Champagne in The Great Gatsby

by amantduvin

aout sept 2012 599

There was music from my neighbor’s house through the summer nights. In his blue gardens men and girls came and went like moths among the whisperings and the champagne and the stars. (Chapter 3)

Champagne flows throughout The Great Gatsby novel by F. Scott Fitzgerald.

Champagne continues to play a role in the latest film version by Baz Lurhmann, selected to open the Cannes Film Festival 2013, starring life size bottles of Moet & Chandon.

A pair of stage twins, who turned out to be the girls in yellow, did a baby act in costume, and champagne was served in glasses bigger than finger-bowls. (Chapter 3)

Set in the post-war and pre-depression summer of 1922, champagne is portrayed as defying prohibition before the appellation AOC Champagne was created.

The Great Show

There was dancing now on the canvas in the garden … By midnight the hilarity had increased. … I was enjoying myself now. I had taken two finger-bowls of champagne, and the scene had changed before my eyes into something significant, elemental, and profound. (Chapter 3)

Great Gatsby themed bars and parties and have been hosted around the world to coincide with the release of the film.

The large room was full of people. One of the girls in yellow was playing the piano, and beside her stood a tall, red-haired young lady from a famous chorus, engaged in song. She had drunk a quantity of champagne, and during the course of her song she had decided, ineptly, that everything was very, very sad — she was not only singing, she was weeping too. (Chapter 3)

The Great Growth

The title implies wealth, celebrity, magic, impression and deception. References to happy Champagne in Chapter 3 lose their sparkle towards the end of that chapter, and in Chapter 6 a flatter reference is released.

I remember the portrait of him up in Gatsby’s bedroom … It was indirectly due to Cody that Gatsby drank so little. Sometimes in the course of gay parties women used to rub champagne into his hair; for himself he formed the habit of letting liquor alone. (Chapter 6)

Playing a great role as a salacious drink during prohibition, symbolic references to illegality and imitation, social tensions and class rivalry, seduction and disillusion may appear to reflect the history of Champagne prior to the establishment of the CIVC the decade after The Great Gatsby first appeared.

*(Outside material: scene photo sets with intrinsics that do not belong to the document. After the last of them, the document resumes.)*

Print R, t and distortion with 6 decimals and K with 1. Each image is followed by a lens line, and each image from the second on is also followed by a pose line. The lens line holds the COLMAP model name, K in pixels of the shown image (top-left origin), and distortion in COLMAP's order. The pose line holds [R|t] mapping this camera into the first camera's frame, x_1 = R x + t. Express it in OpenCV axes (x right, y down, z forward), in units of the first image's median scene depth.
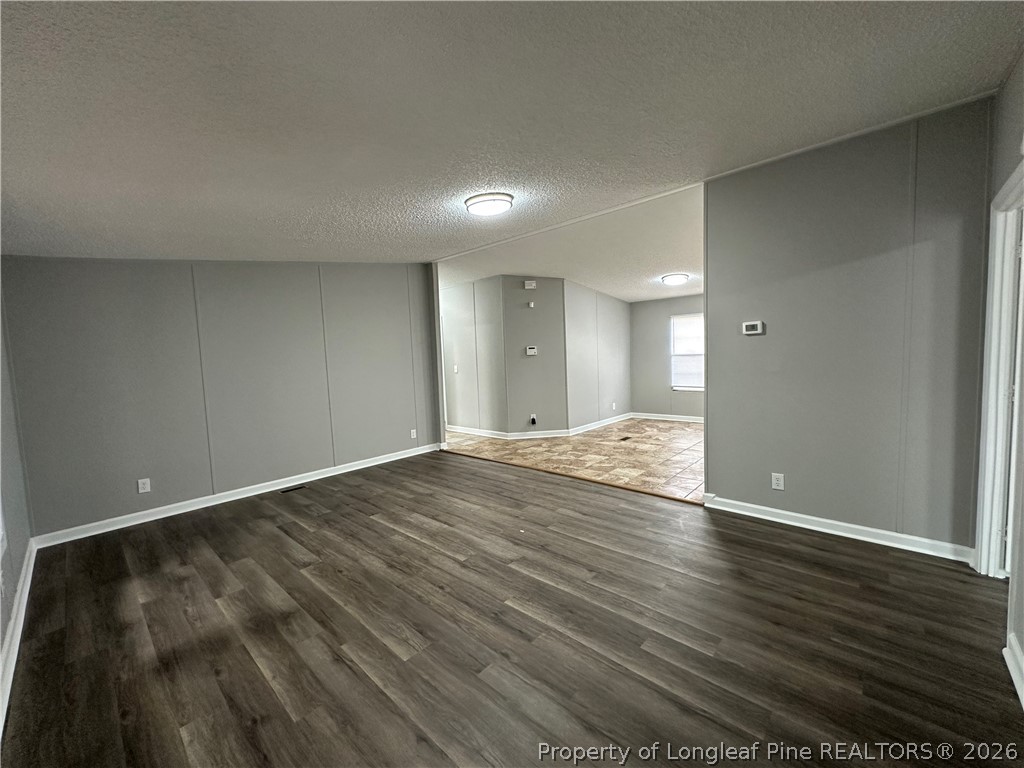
lens RADIAL K [[408.2, 0, 512.0], [0, 408.2, 384.0], [0, 0, 1]] dist [-0.003378, -0.000141]
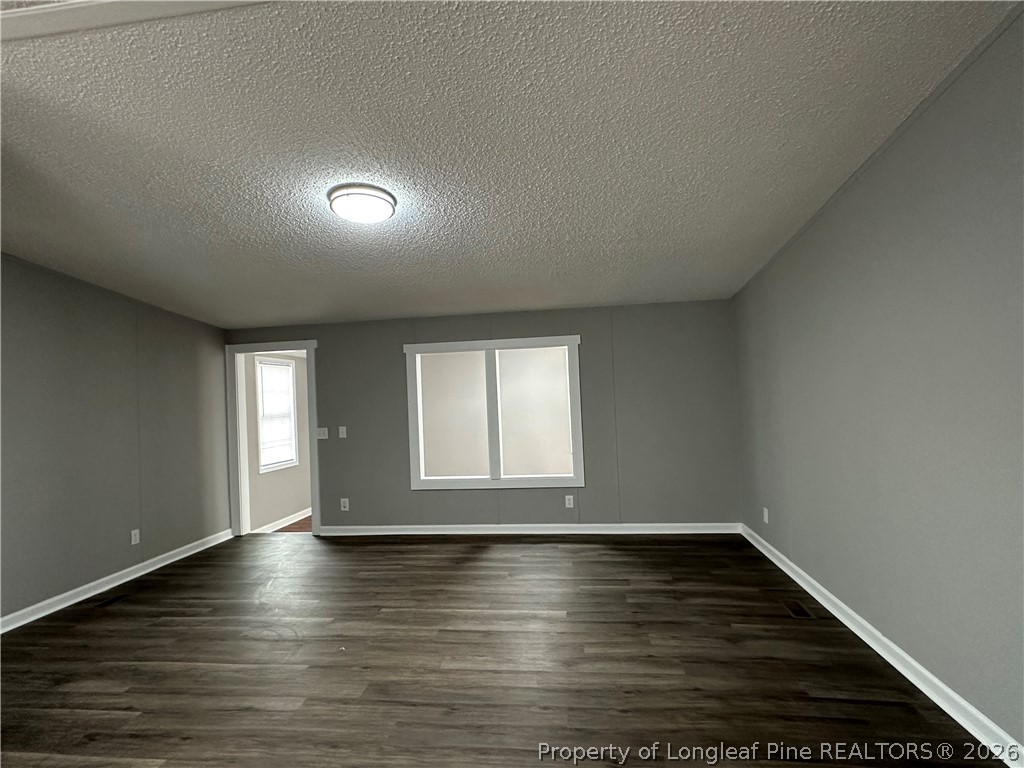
lens RADIAL K [[531.1, 0, 512.0], [0, 531.1, 384.0], [0, 0, 1]] dist [-0.003784, 0.000190]
pose [[-0.812248, 0.063641, -0.579830, 0.290519], [0.032071, 0.997399, 0.064547, -0.168057], [0.582430, 0.033832, -0.812176, 1.872121]]
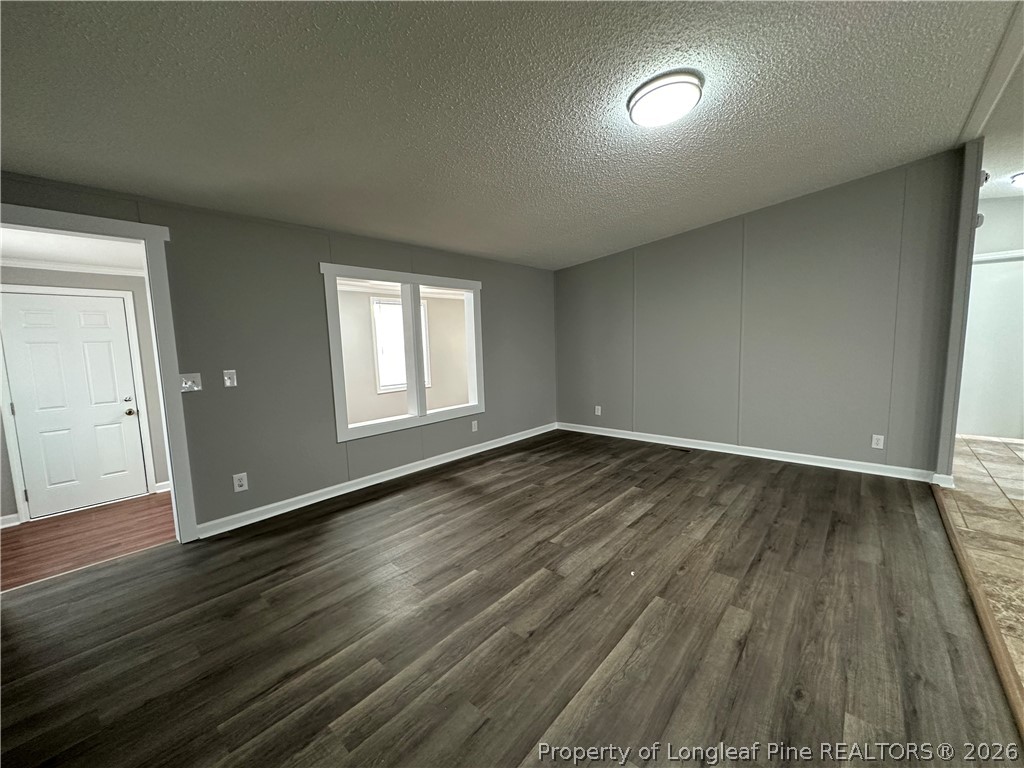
lens RADIAL K [[408.2, 0, 512.0], [0, 408.2, 384.0], [0, 0, 1]] dist [-0.003378, -0.000141]
pose [[0.023829, 0.147049, -0.988842, 0.653042], [-0.045267, 0.988267, 0.145873, -0.061978], [0.998691, 0.041286, 0.030206, 0.721089]]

He was profoundly affected by the fact that Tom was there. But he would be uneasy anyhow until he had given them something, realizing in a vague way that that was all they came for. Mr. Sloane wanted nothing. A lemonade? No, thanks. A little champagne? Nothing at all, thanks. . . . I’m sorry. (Chapter 6)

Baz Lurhman said ‘F. Scott Fitzgerald wrote some of the most poignant and beautiful passages of his extraordinary novel just a short distance away [from Cannes]”.

There were the same people, or at least the same sort of people, the same profusion of champagne, the same many-colored, many-keyed commotion, but I felt an unpleasantness in the air, a pervading harshness that hadn’t been there before. (Chapter 6)

On the red carpet again, The Great Gatsby may toast to a century of success with a coupe of legally celebrated Champagne, and with a pervading freshness that is there now, “among the whisperings … and the stars”.